Exercise data →
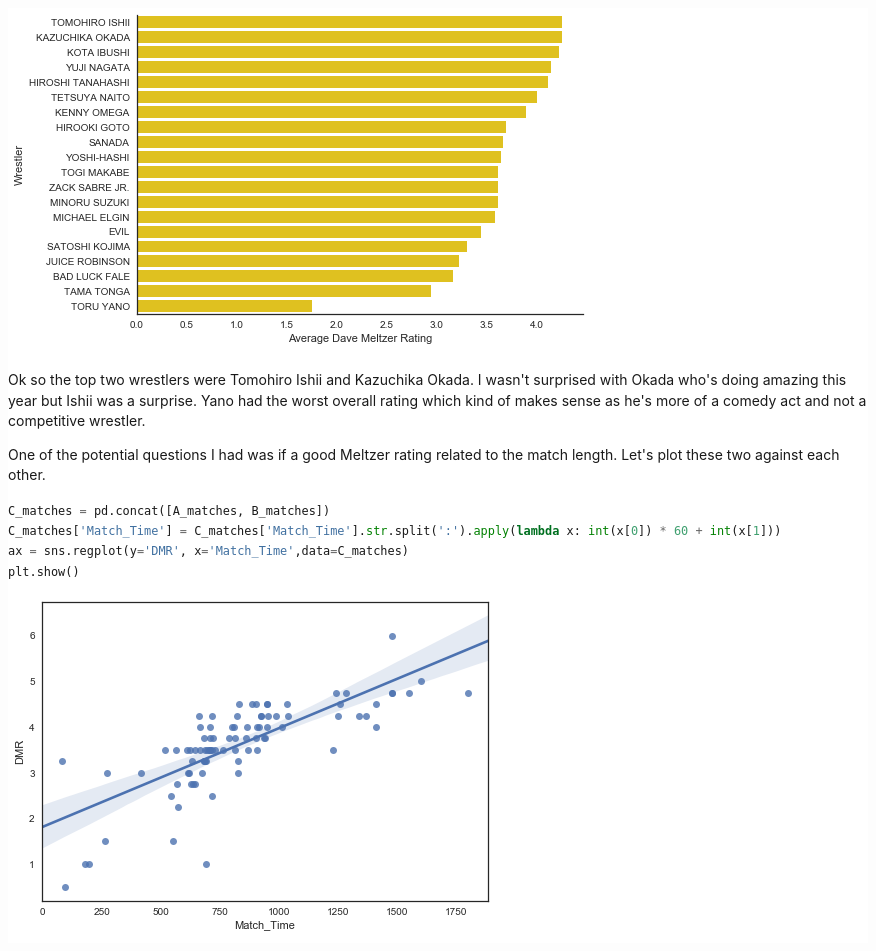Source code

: 
![png](/img/output_43_0.png)


Ok so the top two wrestlers were Tomohiro Ishii and Kazuchika Okada. I wasn't surprised with Okada who's doing amazing this year but Ishii was a surprise. Yano had the worst overall rating which kind of makes sense as he's more of a comedy act and not a competitive wrestler.

One of the potential questions I had was if a good Meltzer rating related to the match length. Let's plot these two against each other. 


```python
C_matches = pd.concat([A_matches, B_matches])
C_matches['Match_Time'] = C_matches['Match_Time'].str.split(':').apply(lambda x: int(x[0]) * 60 + int(x[1]))
ax = sns.regplot(y='DMR', x='Match_Time',data=C_matches)
plt.show()
```


![png](/img/output_46_0.png)
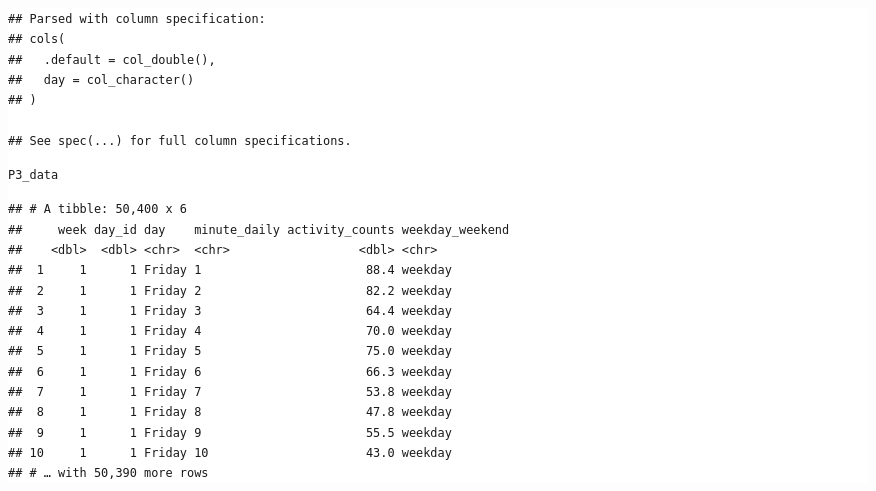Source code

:     ## Parsed with column specification:
    ## cols(
    ##   .default = col_double(),
    ##   day = col_character()
    ## )

    ## See spec(...) for full column specifications.

``` r
P3_data 
```

    ## # A tibble: 50,400 x 6
    ##     week day_id day    minute_daily activity_counts weekday_weekend
    ##    <dbl>  <dbl> <chr>  <chr>                  <dbl> <chr>          
    ##  1     1      1 Friday 1                       88.4 weekday        
    ##  2     1      1 Friday 2                       82.2 weekday        
    ##  3     1      1 Friday 3                       64.4 weekday        
    ##  4     1      1 Friday 4                       70.0 weekday        
    ##  5     1      1 Friday 5                       75.0 weekday        
    ##  6     1      1 Friday 6                       66.3 weekday        
    ##  7     1      1 Friday 7                       53.8 weekday        
    ##  8     1      1 Friday 8                       47.8 weekday        
    ##  9     1      1 Friday 9                       55.5 weekday        
    ## 10     1      1 Friday 10                      43.0 weekday        
    ## # … with 50,390 more rows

Task goal →
Each line of the material above that holds "Friday" counts once; give the total and nothing else.

Exercise answer →
10